A diretora técnica do Dieese aponta que houve um alarde do mercado financeiro sobre o tema com um discurso de que são necessárias medidas como o aumento dos juros, retração da economia, aumento do desemprego e assim, a redução do consumo de alimentos. “Essa não pode ser a solução, querer colocar as pessoas de novo em um quadro de insegurança alimentar”, afirma.

Em debate, especialistas explicam composição dos preços dos alimentos 
crédito: Sergio Silva | FPA

Adriana Marcolino apresentou gráficos que apontaram, no período entre 1995 e 2025, o aumento dos preços de diferentes produtos, como arroz, feijão, café, óleo, entre outros. No ano de 2024, de acordo com o mapeamento anual do Departamento Intersindical de Estatística e Estudos Socioeconômicos, o Dieese, a cesta básica sofreu um aumento em dez capitais das dezessete monitoradas.

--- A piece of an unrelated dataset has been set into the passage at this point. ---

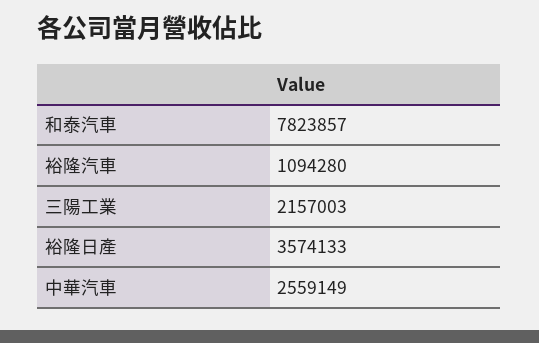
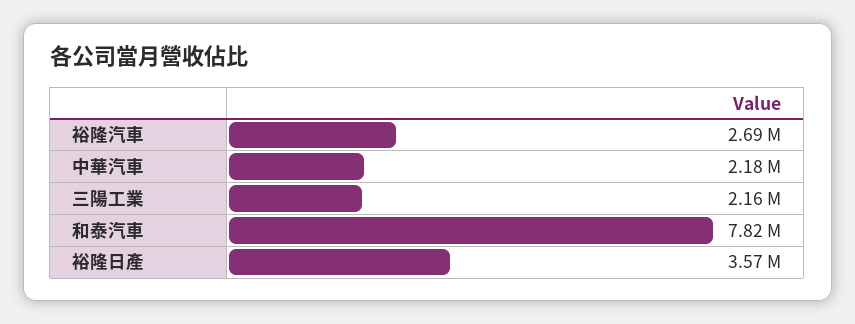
裕隆汽車: 1094280 -> 2690000
中華汽車: 2559149 -> 2180000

Em 2023, houve um recuo nos preços em quize cidades. O que corrobora com o panorama apresentado por Baccarin de diferenciação entre os dois primeiros anos do governo. 

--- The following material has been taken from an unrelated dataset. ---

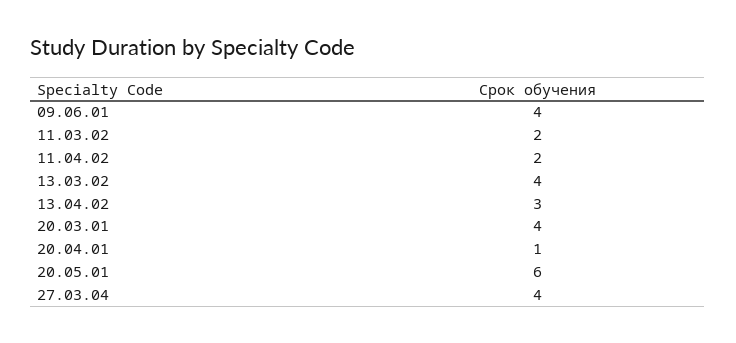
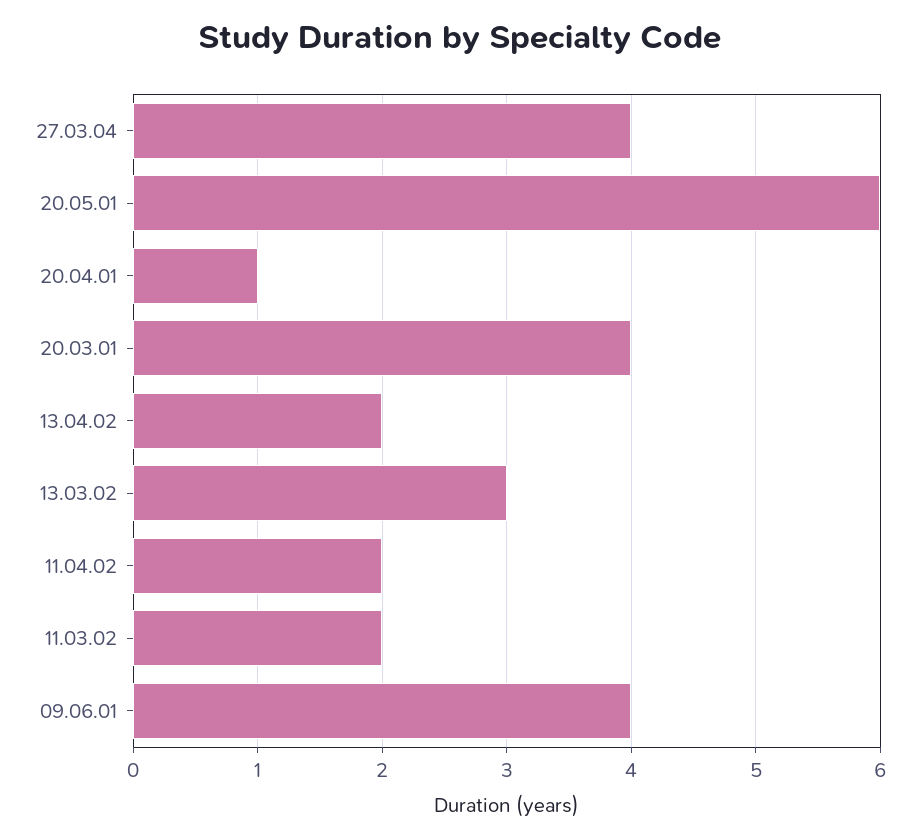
13.03.02: 4 -> 3
13.04.02: 3 -> 2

A diretora do Dieese explica que além da inflação dos alimentos, outro ponto considerado crítico para os trabalhadores foi o período em que o salário mínimo ficou sem reajuste, o que ocasionou um achatamento no poder de compra, incluindo a aquisição de alimentos. 

Apesar disso, Marcolino destacou que, no período da terceira gestão de Lula, o Brasil conseguiu sair de um patamar vergonhoso com relação à fome. Em 2024, segundo a FAO, agência da ONU sobre o assunto, o Brasil conseguiu diminuir em 85% o índice de insegurança alimentar severa, após cenas lamentáveis de brasileiros formando filas para aquisição de ossos em açougues. 

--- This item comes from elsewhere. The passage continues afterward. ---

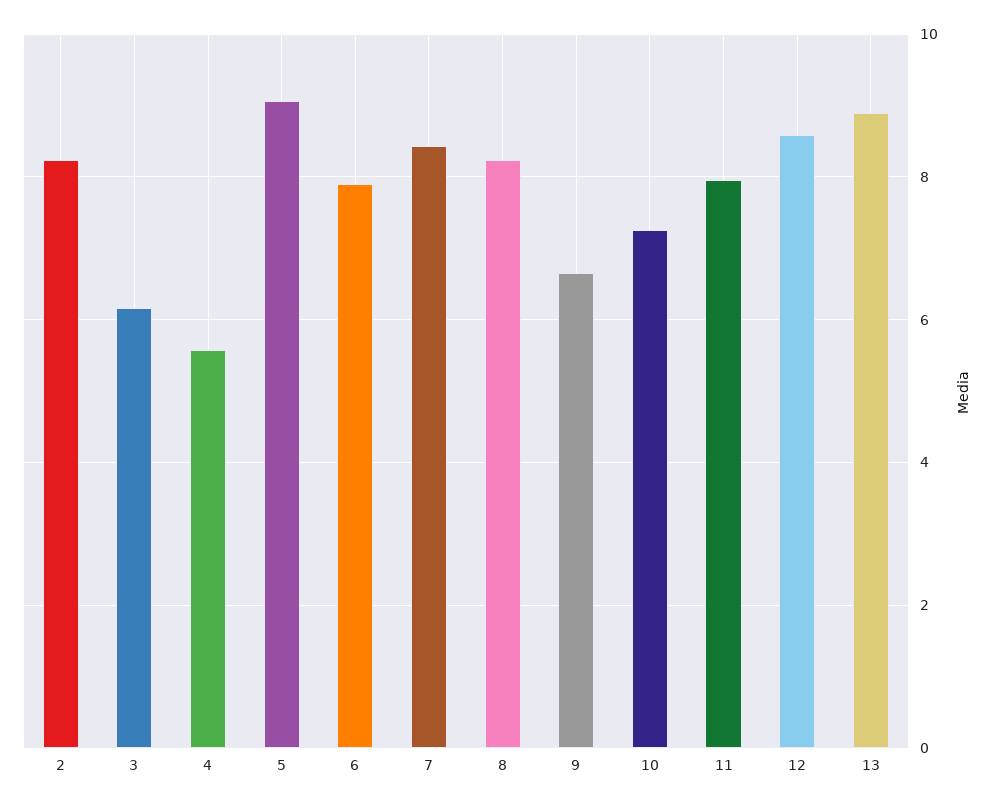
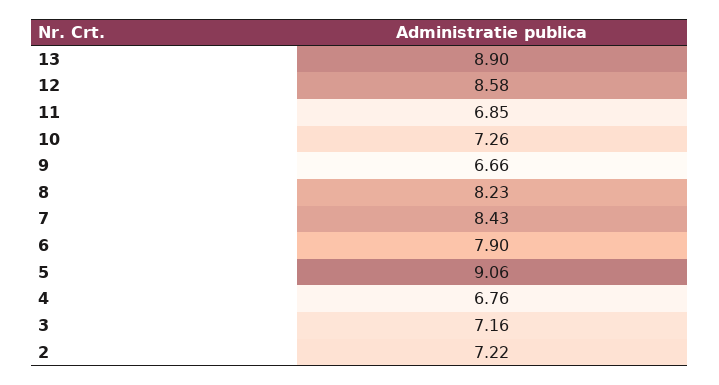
2: 8.2 -> 7.22
3: 6.2 -> 7.16
4: 5.6 -> 6.76
11: 8 -> 6.85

Dos pontos levantados pelos especialistas, como o aumento da produção destinada à exportação, além do aumento da demanda interna, o que realmente é considerado preocupante, na avaliação da diretora técnica do Dieese, justamente por ter uma tendência de avançar e permanecer no cenário mundial, são as mudanças climáticas, que alteram drasticamente a forma de produção e a colheita.

Estoques e políticas públicas 

O engenheiro agrônomo e doutor em Economia, Altivo Almeida Cunha, abordou o caso emblemático do aumento do preço do café, que teve uma série de fatores, e destacou que a resolução não é tão simples, pois a safra é negociada antes, o que faz com que boa parte da produção já esteja vendida para o mercado internacional.

Consultor da FAO, Cunha destaca: “Nós temos uma complexidade das coisas estarem interligadas, dos mercados interconectados, e ainda o fato dos produtores terem muita vantagem ao exportar e como lidar? Isso não é simples de mudar de uma hora para a outra, precisamos de medidas de médio a longo prazo e mitigação”. 

O especialista defende que haja um controle de estoques de grãos com eficiência e dinamismo na compra e venda. “O milho, por exemplo, é central nessa discussão porque além de ser importante na alimentação humana, também é a base para alimentação da produção de carnes, como o frango”, explica. 

Em debate, especialistas explicam composição dos preços dos alimentos 
crédito: Sergio Silva | FPA

Para Cunha, as políticas públicas são muito importantes para o controle do preço dos alimentos; ele citou que diversas prefeituras do PT foram muito exitosas nesse assunto, premiadas internacionalmente. 

“Nós temos 75 mercados atacadistas no Brasil, que funcionam como centrais de abastecimento. São espaços em que os produtores podem ser estimulados. Temos o PAA, o Programa de Aquisição de Alimentos. Muitos produtores foram estimulados a produzir com a segurança de que o governo compraria, foi criminoso o desmonte desse programa”, comenta. 

Para o engenheiro agrônomo Altivo Almeida Cunha a retomada das políticas de incentivo ao produtor, além do combate aos “desertos alimentares”, dentre outras medidas do governo, podem ser parte da solução para o controle dos preços.